→ ÉNONCÉ 1
Dans les enregistrements, recopiez à l'identique les lignes qui vont de celle contenant "order: Asparagales" à celle contenant "order: Lamiales", ces deux lignes comprises.

→ EXTRAIT FOURNI
Né en 1960 dans le Connecticut, John Dugdale s’intéresse à la photographie dès ses douze ans, armé de son premier appareil, un cadeau de sa mère. Plus tard, il étudiera la photographie et l’histoire des arts à la School of Visual Arts de New York, avant d’entamer une brillante carrière en tant que photographe commercial : pendant une dizaine d’années, il travaillera pour des clients tels que Bergdorf Goodman ou Ralph Lauren. C’est à l’âge de 33 ans qu’il vit une expérience à la fois traumatisante et déterminante. À la suite d’un AVC et d’une rétinite CMV, pathologie liée au VIH, il perd en effet une bonne partie de sa vision. Presque totalement aveugle de l’œil droit, il ne conserve que 20% de ses capacités dans l’œil gauche. Ce handicap signe la fin de sa carrière commerciale, mais le libère pour explorer son univers artistique, grâce à l’aide prodiguée par ses amis et sa famille, devenus ses assistants.
Sara Tasini : Vous avez affiché sur votre site Internet une citation de Caspar David Friedrich, un artiste que je trouve éblouissant. Pouvez-vous nous indiquer d’autres artistes que vous admirez ou qui vous ont inspiré ?
John Dugdale : Rien de bien original : Julia Margaret Cameron, William Henry Fox Talbot, Alfred Stieglitz, pour n’en citer que quelques-uns.
ST : Vous avez étudié la photographie à la School of Visual Arts de New York. Qu’est-ce qui vous a attiré vers ce domaine ?
JD : Pendant toute ma scolarité, je me suis essayé à toutes les matières créatives – dessin, peinture et ainsi de suite. J’ai fini par choisir un cours de photo et j’ai découvert que cette discipline me permettait de faire bien plus de choses que toutes celles que j’avais tentées. Je pouvais enfin puiser directement dans mon cœur.

→ ÉNONCÉ 2
Selon l'extrait fourni, quelle part de ses capacités visuelles John Dugdale conserve-t-il dans l'œil gauche ?

Enregistrements du jeu de données
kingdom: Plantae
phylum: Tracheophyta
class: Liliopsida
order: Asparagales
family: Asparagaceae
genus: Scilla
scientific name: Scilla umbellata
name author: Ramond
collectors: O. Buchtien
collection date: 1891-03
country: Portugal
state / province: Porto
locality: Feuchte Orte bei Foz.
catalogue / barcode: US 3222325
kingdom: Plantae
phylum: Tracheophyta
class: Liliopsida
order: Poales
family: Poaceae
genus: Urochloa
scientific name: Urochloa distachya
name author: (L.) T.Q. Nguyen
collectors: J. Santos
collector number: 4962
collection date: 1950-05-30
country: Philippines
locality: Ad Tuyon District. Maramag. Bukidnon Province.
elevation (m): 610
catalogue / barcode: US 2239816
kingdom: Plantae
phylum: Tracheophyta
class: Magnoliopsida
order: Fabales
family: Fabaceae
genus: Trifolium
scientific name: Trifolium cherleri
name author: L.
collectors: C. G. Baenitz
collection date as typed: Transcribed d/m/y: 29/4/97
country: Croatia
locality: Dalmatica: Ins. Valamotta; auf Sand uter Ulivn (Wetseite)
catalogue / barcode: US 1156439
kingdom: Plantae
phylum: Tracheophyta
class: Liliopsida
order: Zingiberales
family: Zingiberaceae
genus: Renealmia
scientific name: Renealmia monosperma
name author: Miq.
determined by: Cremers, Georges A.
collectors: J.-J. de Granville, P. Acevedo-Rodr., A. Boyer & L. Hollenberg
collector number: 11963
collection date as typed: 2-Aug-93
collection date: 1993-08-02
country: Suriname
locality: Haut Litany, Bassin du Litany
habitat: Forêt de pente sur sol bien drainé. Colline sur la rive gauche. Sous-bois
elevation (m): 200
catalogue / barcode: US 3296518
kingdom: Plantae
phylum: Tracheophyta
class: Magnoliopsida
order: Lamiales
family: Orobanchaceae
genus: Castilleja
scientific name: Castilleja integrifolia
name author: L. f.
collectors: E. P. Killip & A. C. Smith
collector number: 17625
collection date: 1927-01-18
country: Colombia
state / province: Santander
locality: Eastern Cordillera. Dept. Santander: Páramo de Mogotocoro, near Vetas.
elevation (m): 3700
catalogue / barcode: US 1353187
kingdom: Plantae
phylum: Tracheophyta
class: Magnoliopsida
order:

→ CORRIGÉ 1
order: Asparagales
family: Asparagaceae
genus: Scilla
scientific name: Scilla umbellata
name author: Ramond
collectors: O. Buchtien
collection date: 1891-03
country: Portugal
state / province: Porto
locality: Feuchte Orte bei Foz.
catalogue / barcode: US 3222325
kingdom: Plantae
phylum: Tracheophyta
class: Liliopsida
order: Poales
family: Poaceae
genus: Urochloa
scientific name: Urochloa distachya
name author: (L.) T.Q. Nguyen
collectors: J. Santos
collector number: 4962
collection date: 1950-05-30
country: Philippines
locality: Ad Tuyon District. Maramag. Bukidnon Province.
elevation (m): 610
catalogue / barcode: US 2239816
kingdom: Plantae
phylum: Tracheophyta
class: Magnoliopsida
order: Fabales
family: Fabaceae
genus: Trifolium
scientific name: Trifolium cherleri
name author: L.
collectors: C. G. Baenitz
collection date as typed: Transcribed d/m/y: 29/4/97
country: Croatia
locality: Dalmatica: Ins. Valamotta; auf Sand uter Ulivn (Wetseite)
catalogue / barcode: US 1156439
kingdom: Plantae
phylum: Tracheophyta
class: Liliopsida
order: Zingiberales
family: Zingiberaceae
genus: Renealmia
scientific name: Renealmia monosperma
name author: Miq.
determined by: Cremers, Georges A.
collectors: J.-J. de Granville, P. Acevedo-Rodr., A. Boyer & L. Hollenberg
collector number: 11963
collection date as typed: 2-Aug-93
collection date: 1993-08-02
country: Suriname
locality: Haut Litany, Bassin du Litany
habitat: Forêt de pente sur sol bien drainé. Colline sur la rive gauche. Sous-bois
elevation (m): 200
catalogue / barcode: US 3296518
kingdom: Plantae
phylum: Tracheophyta
class: Magnoliopsida
order: Lamiales

→ CORRIGÉ 2
Il n'en conserve que 20 %.